Italy’s interior minister promptly called the bombing the work of “Mafia terrorism” at a time when Italian authorities are waging their most successful campaign ever against organized crime.
The bomb, planted in a parked car that had been stolen hours earlier, dug a crater 10 feet wide and 6 feet deep between the 16th-Century Uffizi Palace and an agricultural archive across the street. Police said they had a description of a man who walked away from the car shortly before the blast.
The explosion demolished the four-story archive building, killing its custodian, her husband, their 8-year-old daughter and their 9-month-old baby. Police found an additional body, that of a 22-year-old architecture student who lived across an alley from the Uffizi’s heavily damaged west wing. About 30 people were injured.
The Uffizi was less severely damaged than the archive building, although most of its windows were blown out by the force of the blast. Museum officials said that recently installed bulletproof glass had protected some of the gallery’s best-known paintings, most of them located a considerable distance from the blast, from flying debris.
The museum houses Italy’s most precious art collection, including Sandro Botticelli’s “Birth of Venus,” Leonardo da Vinci’s “Adoration of the Magi” and Michelangelo’s “Doni Tondo,” his only completed oil painting. Also in the collection is the “Medici Venus,” a 2,000-year-old marble sculpture that had been in the collection of Florence’s ruling Medici family.
The three paintings that were destroyed were the “Birth of Christ” by Gherardo Delle Notti and “Buonaventura” and “Ciclo Viti” by Bartolomeo Manfredi.
Among those damaged, mostly by flying glass, were works by the 17th-Century Flemish masters Peter Paul Rubens and Anthony Van Dyck.

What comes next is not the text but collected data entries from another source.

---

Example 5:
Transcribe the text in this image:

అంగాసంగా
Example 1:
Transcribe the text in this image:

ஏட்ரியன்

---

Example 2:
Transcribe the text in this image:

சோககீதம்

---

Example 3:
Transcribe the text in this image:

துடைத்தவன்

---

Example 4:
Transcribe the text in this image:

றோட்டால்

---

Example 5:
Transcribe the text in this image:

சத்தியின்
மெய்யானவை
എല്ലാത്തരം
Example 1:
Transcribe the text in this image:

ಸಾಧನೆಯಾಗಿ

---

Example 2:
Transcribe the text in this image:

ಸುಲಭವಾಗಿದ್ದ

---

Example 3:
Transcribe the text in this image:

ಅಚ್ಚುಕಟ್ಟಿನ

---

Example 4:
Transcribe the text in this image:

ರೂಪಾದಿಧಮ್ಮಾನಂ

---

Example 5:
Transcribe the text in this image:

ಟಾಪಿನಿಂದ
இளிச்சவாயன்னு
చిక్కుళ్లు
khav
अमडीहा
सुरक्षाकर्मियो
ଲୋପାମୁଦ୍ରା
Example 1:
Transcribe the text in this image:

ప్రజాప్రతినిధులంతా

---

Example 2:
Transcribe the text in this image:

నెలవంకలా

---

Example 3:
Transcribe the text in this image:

In the sculpture collection, the legs were blown off a Roman statue of the weeping Greek goddess Niobe, distraught over the murder of her 12 children who were killed by Apollo and Artemis.

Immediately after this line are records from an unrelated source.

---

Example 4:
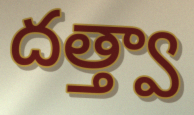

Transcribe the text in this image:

దత్త్వా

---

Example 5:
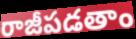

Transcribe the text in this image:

రాజీపడతాం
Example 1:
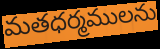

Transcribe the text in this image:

మతధర్మములను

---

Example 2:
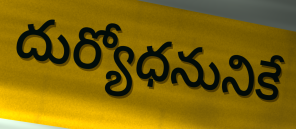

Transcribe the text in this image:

దుర్యోధనునికే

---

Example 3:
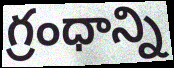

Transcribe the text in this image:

గ్రంధాన్ని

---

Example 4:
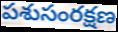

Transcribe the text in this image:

పశుసంరక్షణ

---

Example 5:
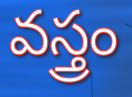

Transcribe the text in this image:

వస్త్రం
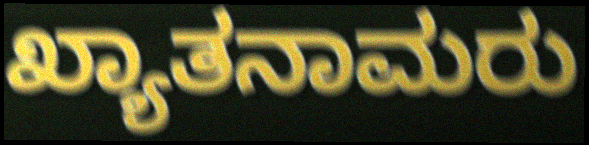
ಖ್ಯಾತನಾಮರು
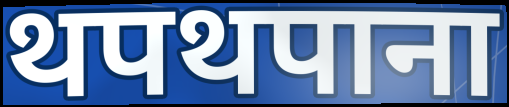
थपथपाना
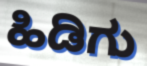
ಹಿಡಿಗು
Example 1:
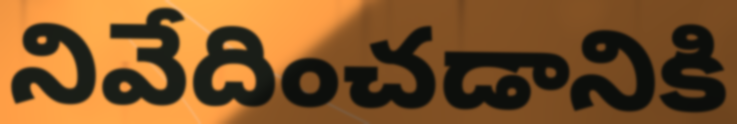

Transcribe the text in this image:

నివేదించడానికి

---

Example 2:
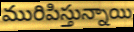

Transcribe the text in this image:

మురిపిస్తున్నాయి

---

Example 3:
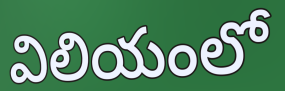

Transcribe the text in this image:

విలియంలో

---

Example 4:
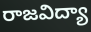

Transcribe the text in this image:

రాజవిద్యా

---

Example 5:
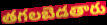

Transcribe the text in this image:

తగలబెడతారు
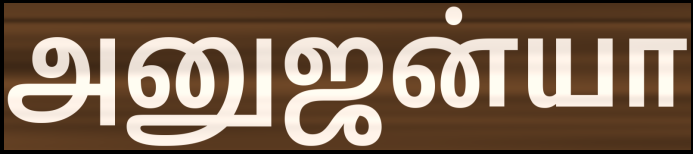
அனுஜன்யா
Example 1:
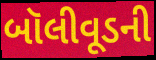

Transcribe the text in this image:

બૉલીવૂડની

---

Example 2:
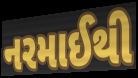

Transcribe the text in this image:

નરમાઈથી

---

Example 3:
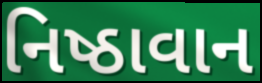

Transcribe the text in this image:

નિષ્ઠાવાન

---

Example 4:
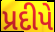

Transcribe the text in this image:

પ્રદીપે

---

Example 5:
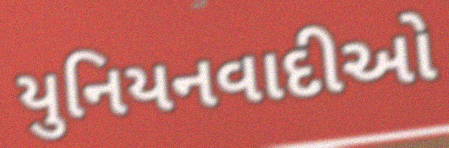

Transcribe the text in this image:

યુનિયનવાદીઓ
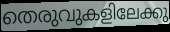
തെരുവുകളിലേക്കു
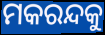
ମକରନ୍ଦକୁ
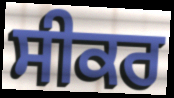
ਸੀਕਰ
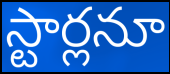
స్టార్లనూ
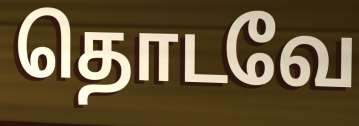
தொடவே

Uffizi Director Anna Maria Petrioli Tofani said that all the damaged statues could be restored. She estimated the damage at “millions of dollars.”
The massive palace, constructed in 1560 for Cosimo I, one of the Medici dukes, is itself a work of art. “The building itself has suffered major structural damage,” Francesco Sisinni, director general of the Culture Ministry, said.

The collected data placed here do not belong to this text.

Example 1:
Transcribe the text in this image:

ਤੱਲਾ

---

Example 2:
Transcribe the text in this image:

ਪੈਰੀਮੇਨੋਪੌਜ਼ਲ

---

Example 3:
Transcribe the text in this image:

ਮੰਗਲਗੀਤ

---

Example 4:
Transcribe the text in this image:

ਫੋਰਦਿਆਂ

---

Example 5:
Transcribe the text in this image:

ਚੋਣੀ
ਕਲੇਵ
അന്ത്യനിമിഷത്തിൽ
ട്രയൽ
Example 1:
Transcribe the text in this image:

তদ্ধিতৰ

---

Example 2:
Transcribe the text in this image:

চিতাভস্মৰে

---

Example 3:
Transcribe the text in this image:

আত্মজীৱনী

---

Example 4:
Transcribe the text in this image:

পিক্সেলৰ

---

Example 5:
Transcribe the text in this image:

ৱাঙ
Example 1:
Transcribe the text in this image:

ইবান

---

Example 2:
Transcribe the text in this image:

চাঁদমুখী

Sisinni said the palace will be closed for at least two months. Workers quickly removed the paintings from the third-floor galleries, which hold the museum’s most precious works, before rain could pour in through broken skylights and cause more damage.
The archive across the street from the Uffizi Palace, the Accademia dei Georgofili, is the oldest such academy in the world. It housed thousands of centuries-old agricultural documents, many of which were buried under rubble left by the bomb.
Also damaged was the “Madonna alla Costa,” completed in 1300 by the Italian master Giotto. That work was in a 12th-Century church behind the agricultural archive.
“We wonder what devils or demons want to strike at Florence, the heart of our history and of world culture,” movie producer Franco Zeffirelli said. “We’re on the verge of an apocalypse. This is an attack on . . . the cultural identity of the world.”
Thursday’s bombing, shortly after 1 a.m. local time, bore striking resemblance to the bombing in the posh Roman neighborhood of Parioli 13 days earlier. That explosion, also a car bomb, left a huge crater and injured 23 people.
“It’s Mafia terrorism,” said Interior Minister Nicola Mancino. “There are similarities” with the Parioli bombing, he said, “even though the amount of explosives was probably greater” in the Florence bombing.
Mancino warned last Sunday, after a memorial service for a judge who was blown up by the Mafia last year, that Italy should expect more bombings.
Sociologist Pino Arlacchi, a consultant to the Italian government on organized crime, said: “The only destructive force that we know for sure is working in Italy now is Cosa Nostra, and at this moment it’s threatened by the state.
“We mustn’t lose our head,” Arlacchi said. “This is what the Mafia wants--to distract the forces that are involved in fighting it.”
Organized crime has been repeatedly hammered in recent months in the Italian government’s most successful counterattack against the Sicilian Mafia and its cousins on the mainland. Authorities are investigating possible connections between the Mafia and such politicians as former Prime Minister Giulio Andreotti.
Times researcher Rosanna Montalbano contributed to this story.